Hi guys,
Jessica: sorry about your bad time with the doctor. To balance it out, I had a good experience with my gp yesterday. I went in for a quit-smoking drug rx which she was very happy to give me. Turns out her dad is dying of lung cancer from smoking so she didn't charge me for my visit. She said it was good for the soul.
Shane: glad the test went well!
GoalSuccess: welcome! I think we all still track our food, one way or another. Sometimes I think being a formerly overweight/obese person is like being an alcoholic. I'll probably always be a fat person, even if no one else can see it.
Carolyn: that's good news about the adoption and once again I'm impressed by all this efficient xmas shopping! I went off to a nearby town yesterday (Gary, your old stomping grounds!) to try to find myself a coat and to get some xmas shopping done. I came home with nothing but a pair of socks and some new concealer to match the winter pallor I'm currently sporting. No coat, no jeans, no presents. Blech. I am completely stumped about what to get everybody, including bf, and time is running out!
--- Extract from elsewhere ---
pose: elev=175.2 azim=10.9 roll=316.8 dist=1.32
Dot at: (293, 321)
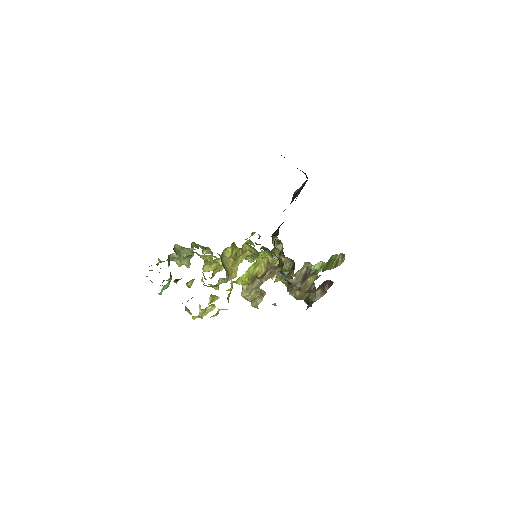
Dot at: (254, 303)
Something is going on with me. I pretty much ate the entire world yesterday. I spent all week running a 500-800 cal daily deficit to recover from last week's scale shock and then yesterday I ate so much complete crap that I can't go anywhere near the scale. Too much sodium and I don't want to see it. Yesterday felt really self-destructive somehow. I'm feeling really fat and that takes away from my self-discipline. Can one contract body dysmorphia in adulthood, like diabetes or an allergy to dairy? What are the ways of overcoming late-onset dysmorphia? I'm getting a little freaked out: an unbalanced body image and self-destructive relationship to food are NOT things I'm willing to welcome into my life. Help!